Minor Essential Revisions

Figure 1 is incredibly important, the authors should consider a revised version of the figure which more clearly illustrates the generation of a genome map.

Discretionary Revisions

  1. The authors have presented a pipeline to predict SVs from a particular type of data. However, it would be helpful to comment on the generality of their approach to including other sequencing platforms. For example, great success has been found when using NGS data to error correct the longer/higher error single molecule reads. Would such a procedure be helpful? Could the more accurate NGS reads be helpful with genome maps?

  2. It might also be beneficial to have some type of discussion of optimal strategy for a fixed cost. It seems - to me - that the coverage required for meaningful SV predictions from the Irys platform would have to be higher than with NGS data. If this is the case, then one might be better off with lower-coverage NGS data.

  3. Although the focus of the paper is on SV detection, since high coverage is obtained for a genome the same pipeline may be useful at SNP detection. Can the authors comment on if this is a possibility.

Minor issues not for publication (typos, spelling)

  1. Background, first paragraph. It is more correct to say that "SVs are associated with a number of human diseases" rather than "SVs account for human disease"

  2. Background, second paragraph. The first sentence ends awkwardly with "overall excellent performance". I would say something like, "A variety of experimental and computational approaches exist for SV detection.
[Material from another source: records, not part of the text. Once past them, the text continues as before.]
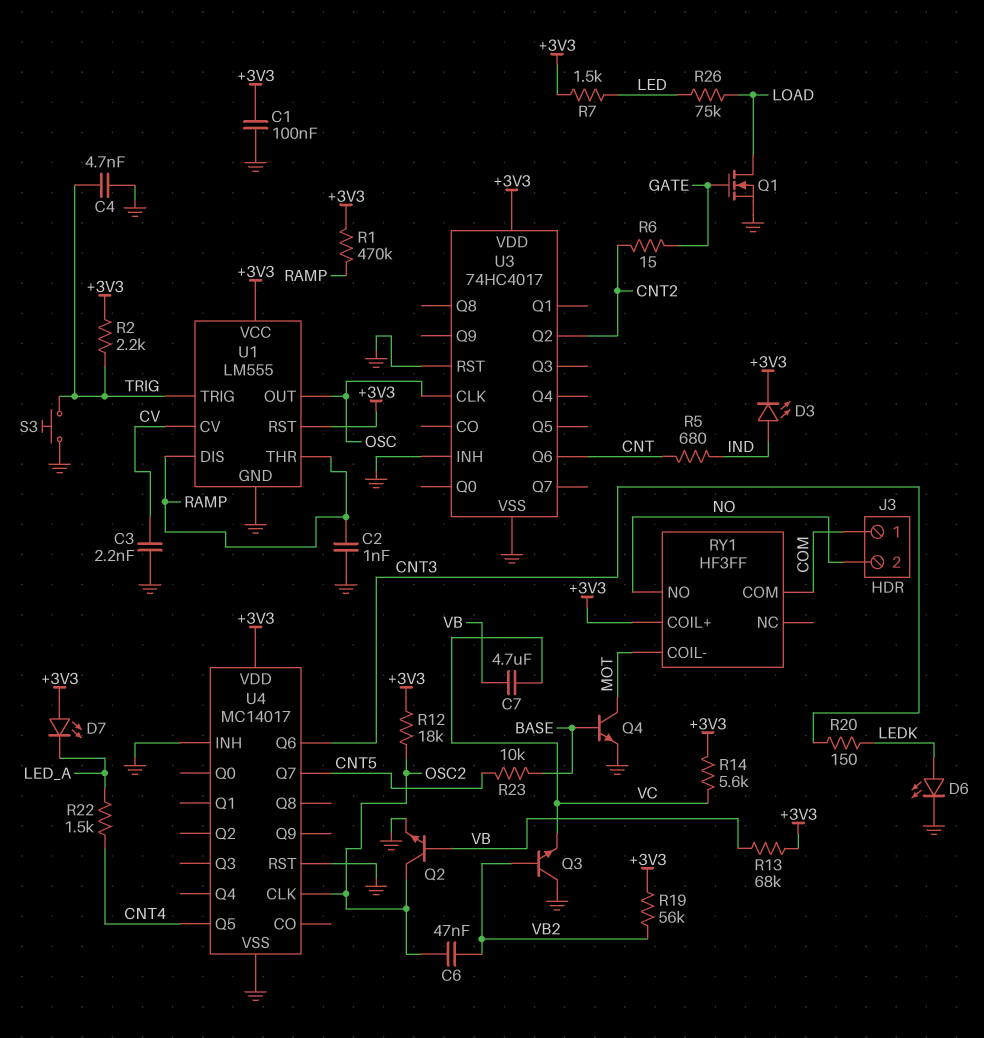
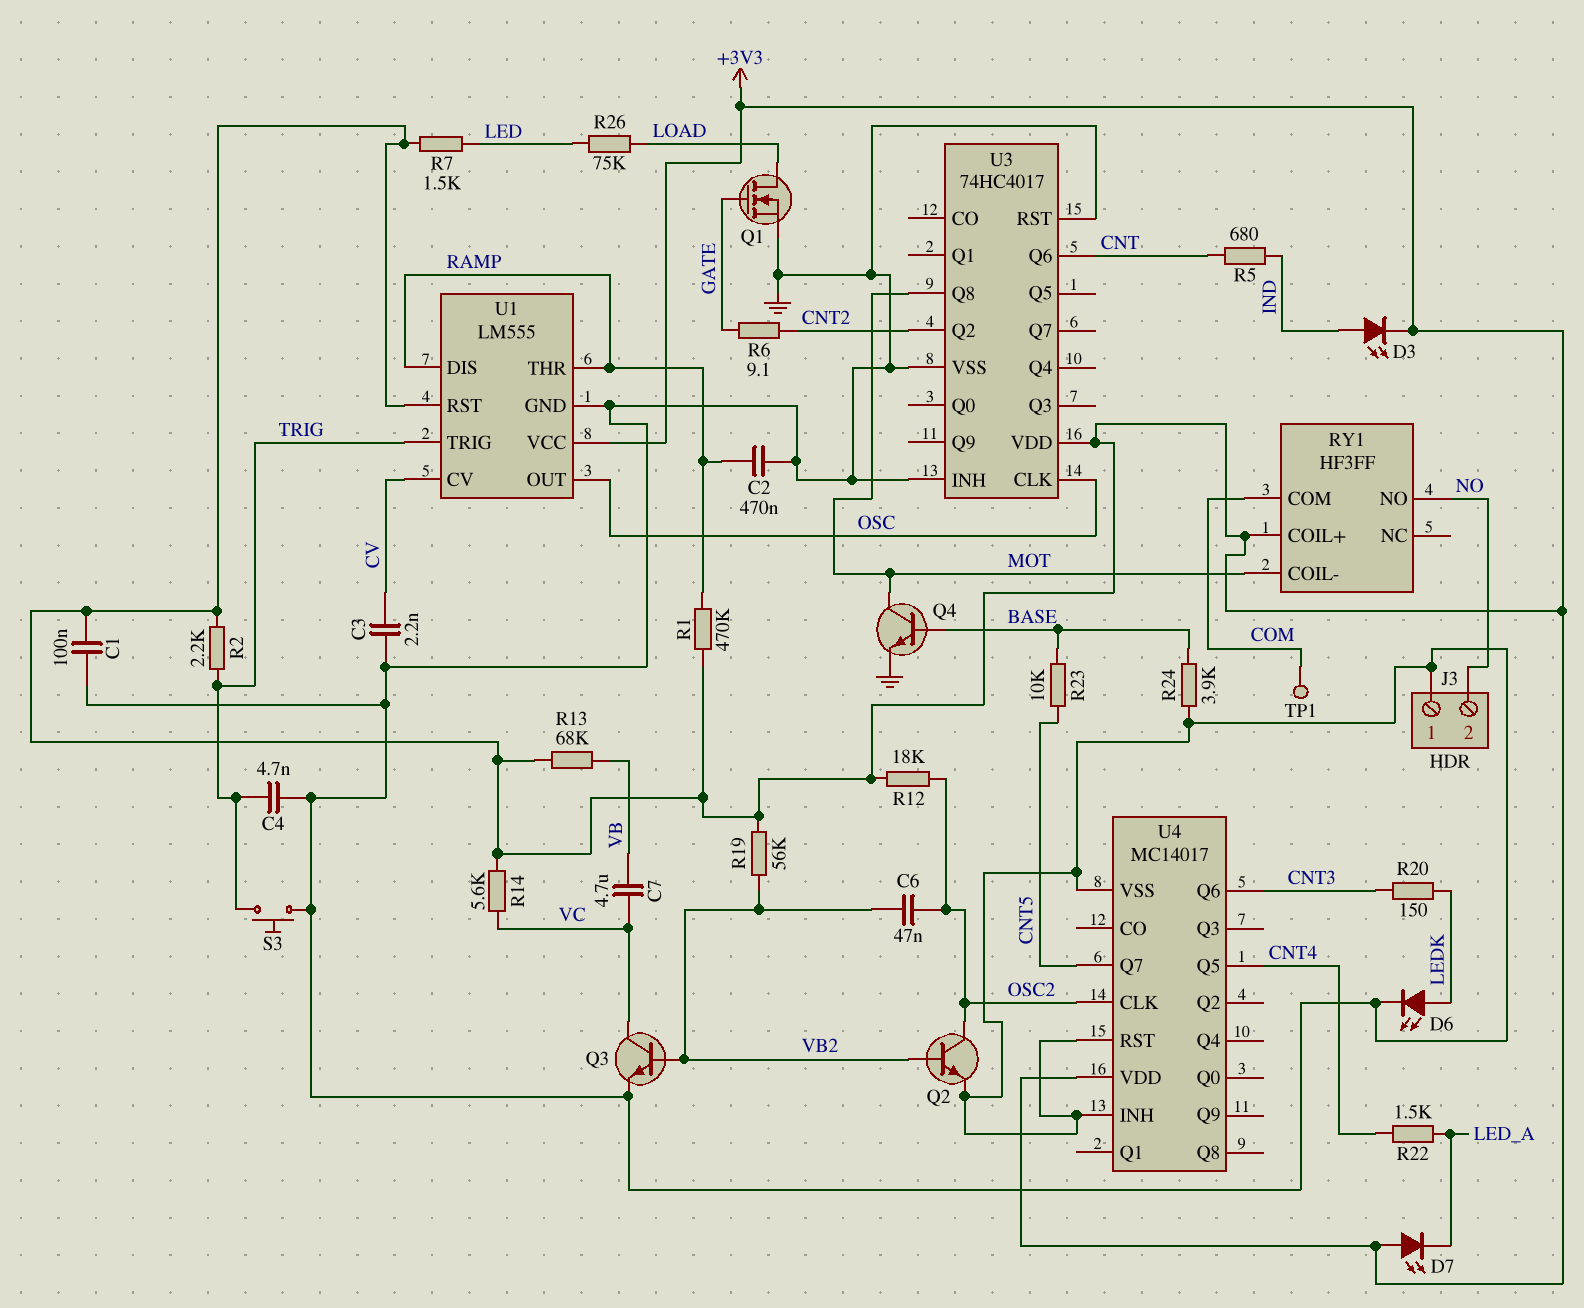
C2: 1nF (GND, RAMP) -> 470nF (GND, RAMP)
J3 pin 1: COM -> GND
Q2: NPN (B VB, C OSC2, E GND) -> NPN (B VB2, C OSC2, E GND)
Q3: NPN (B VB2, C GND, E VC) -> NPN (B VB2, C VC, E GND)
R6: 15 (CNT2, GATE) -> 9.1 (CNT2, GATE)
R24: none -> 3.9k (BASE, GND)
TP1: none -> test point (COM)
U3 pin Q8: none -> MOT

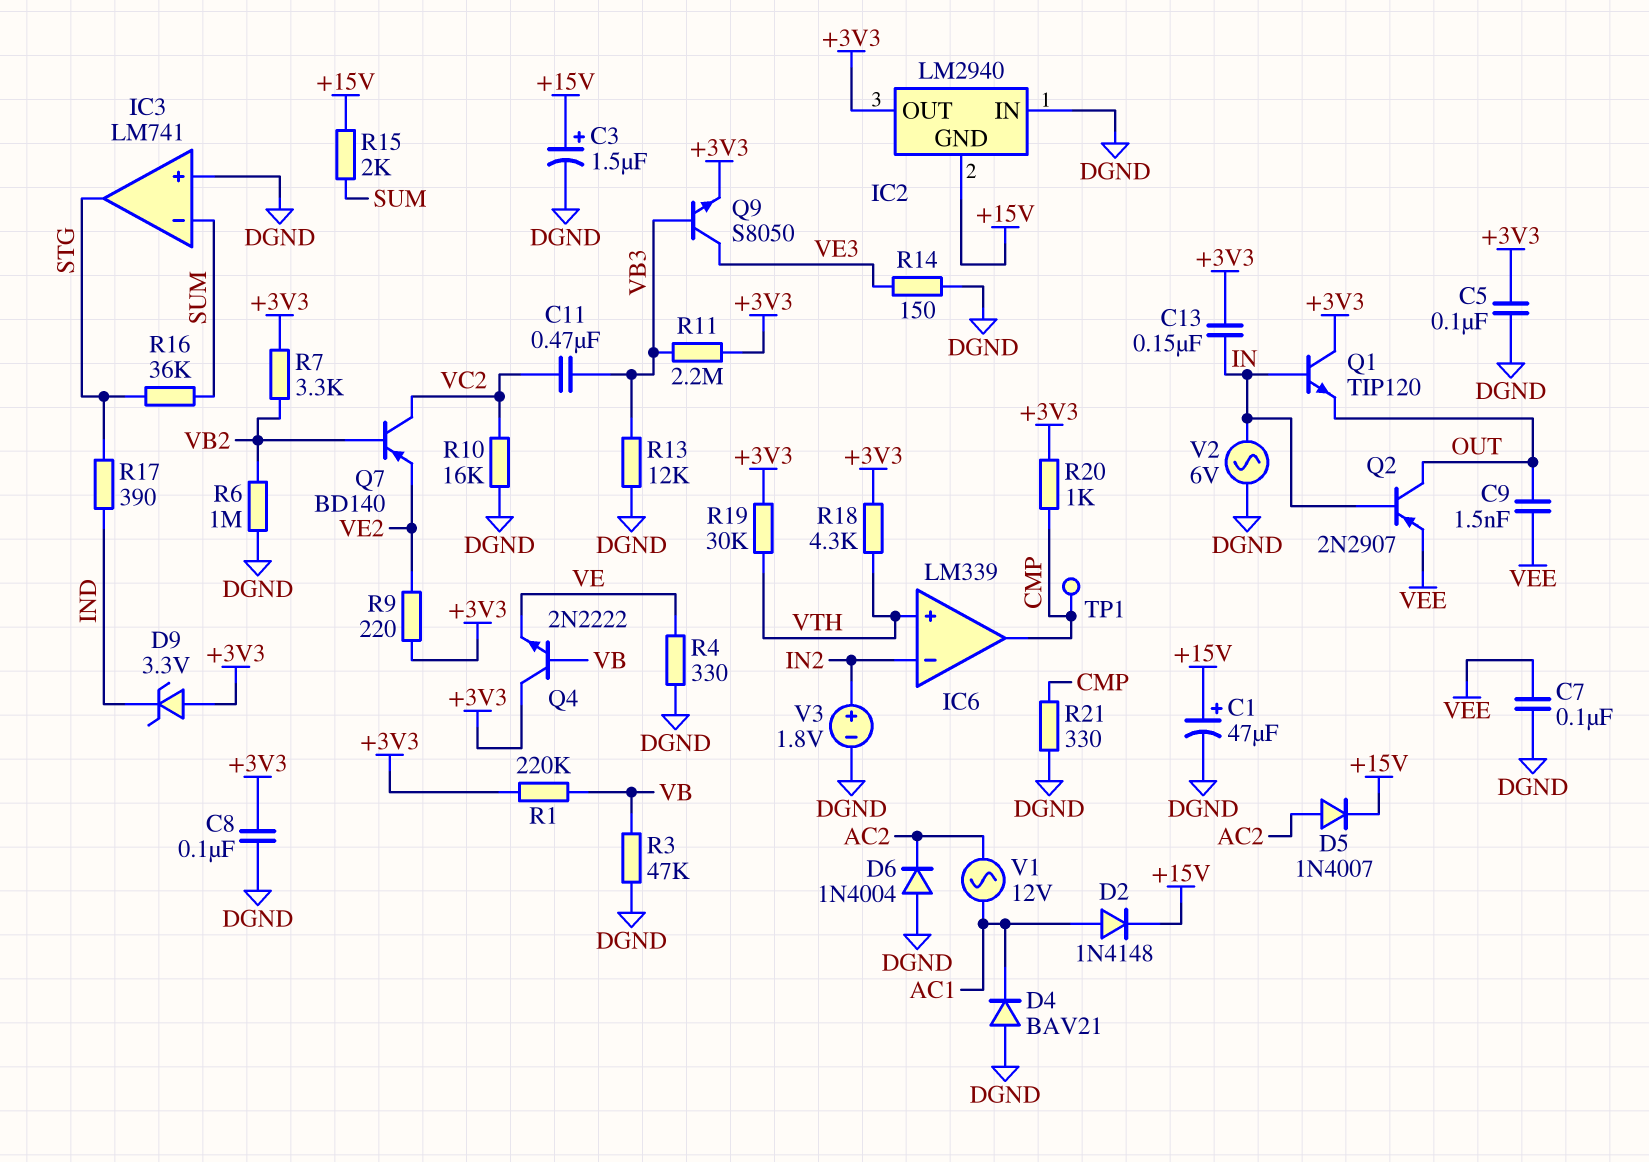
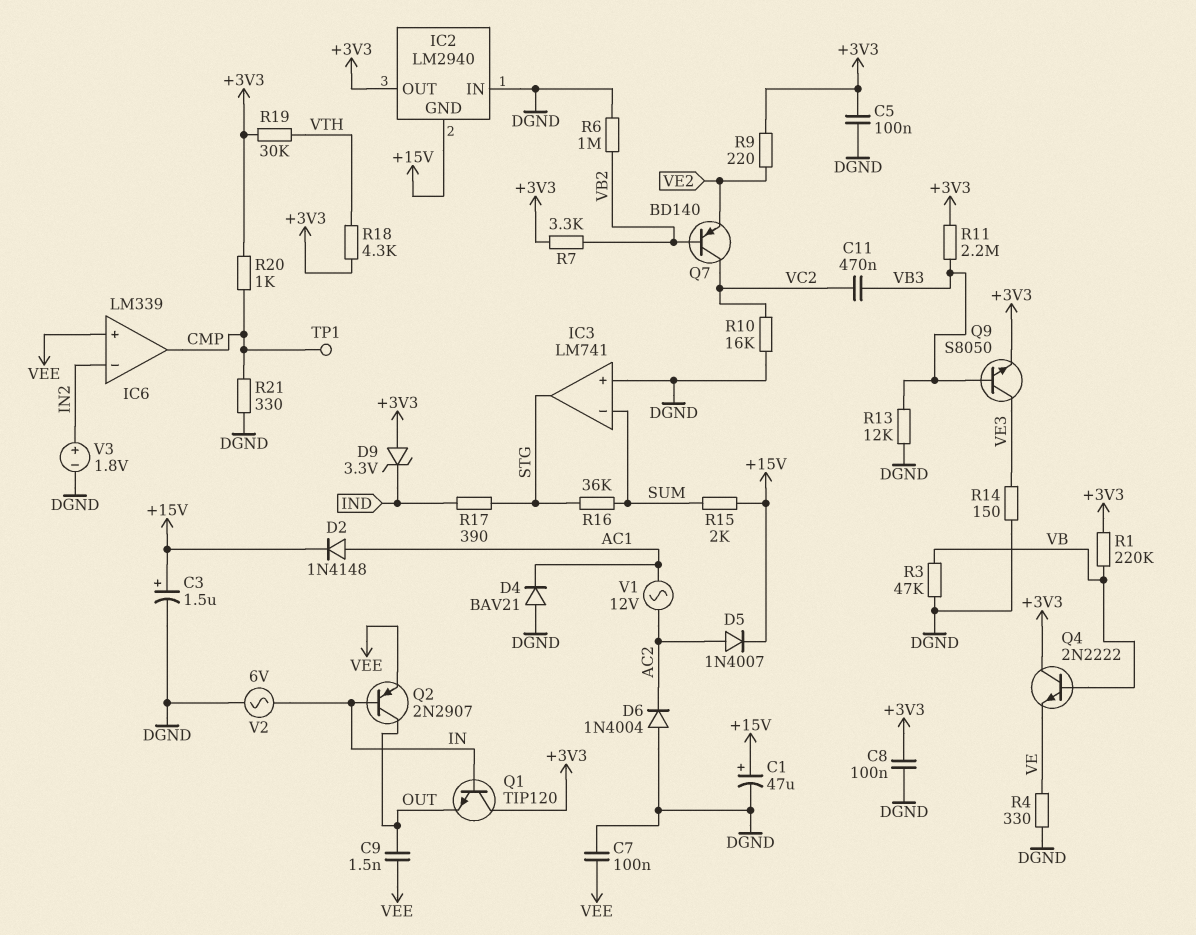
C13: 150nF (+3V3, IN) -> none
IC6 pin in+: VTH -> VEE

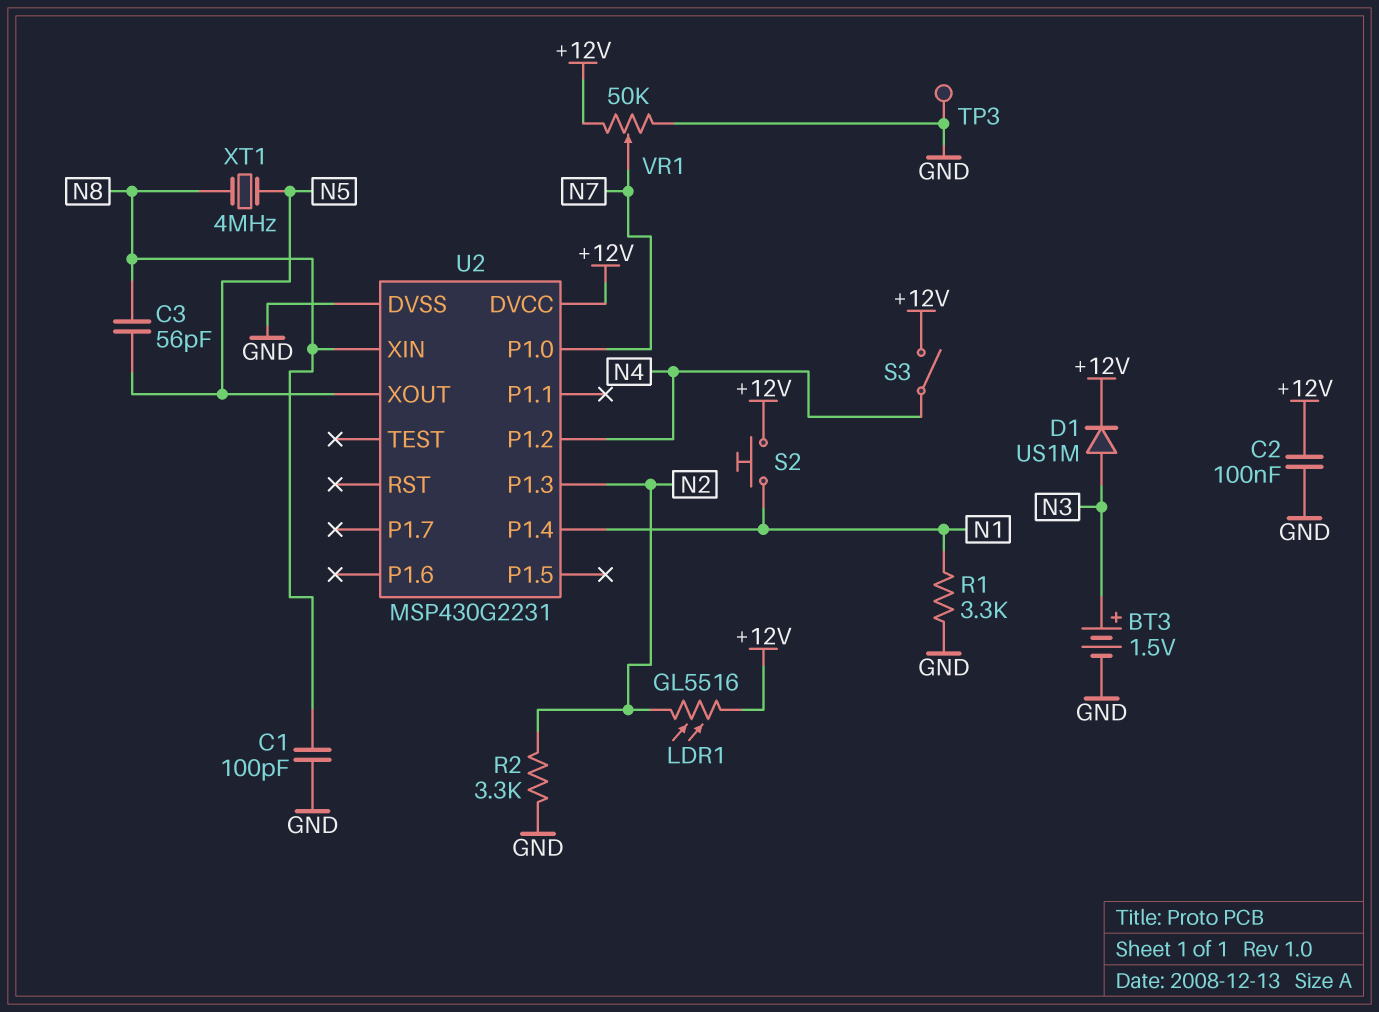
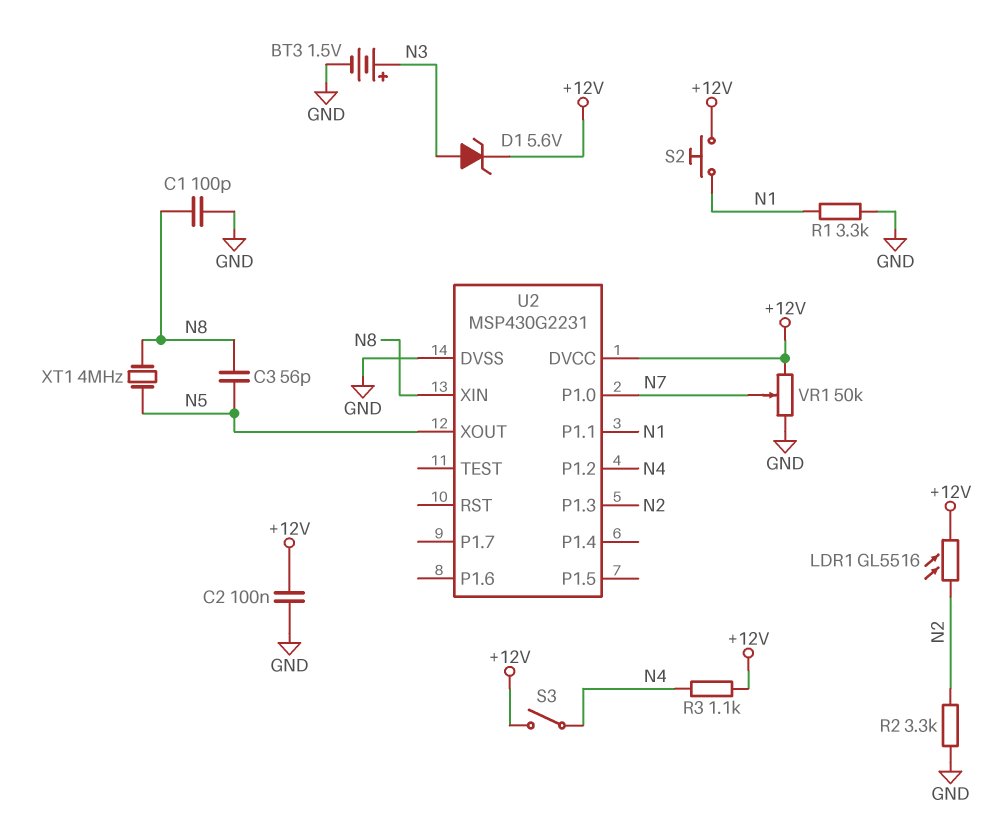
D1: diode US1M (A N3, K +12V) -> zener 5.6V (A N3, K +12V)
R3: none -> 1.1k (+12V, N4)
TP3: test point (GND) -> none
U2 pin P1.1: none -> N1
U2 pin P1.4: N1 -> none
As we will detail below, each procedure has distinct biases and limitations in SV prediction."

  3. Background, second paragraph. I believe it not entirely fair to characterize the NGS methods as "tedious". The present pipeline requires extremely high sequence coverage (>90X's) and requires extensive pre and post-processing. It is not clear to me that this is less tedious than most NGS pipelines.

  4. Background, fourth paragraph. It's a bit presumptuous to use the phrase "superior technology" without describing in what ways the technology represents and improvement. Are there longer reads, lower-error rates, unbiased coverage, etc?

  5. Structural Variation Analysis, first paragraph. Grammatical error, should read "We present these 59 events separately..."

Level of interest An exceptional article

Quality of written English Needs some language corrections before being published

Statistical review No, the manuscript does not need to be seen by a statistician.

Declaration of competing interests I declare that I have no competing interests.

Source

    © 2014 the Reviewer (CC BY 3.0 - source).

Content of review 2, reviewed on September 20, 2014

The authors have successfully addressed my concerns with the previous manuscript. I have no further criticism to offer.

Level of interest An exceptional article

Quality of written English Needs some language corrections before being published

Statistical review No, the manuscript does not need to be seen by a statistician.

Declaration of competing interests I declare that I have no competing interests

Source

    © 2014 the Reviewer (CC BY 3.0 - source).

References

    Hongzhi, C., R., H. A., Dandan, C., T., L. E., Yuhui, S., Haodong, H., Xiao, L., Liya, L., Warren, A., Saki, C., Shujia, H., Xin, T., Michael, R., Thomas, A., Anders, K., Huanming, Y., Han, C., Xun, X. 2014. Rapid detection of structural variation in a human genome using nanochannel-based genome mapping technology. GigaScience.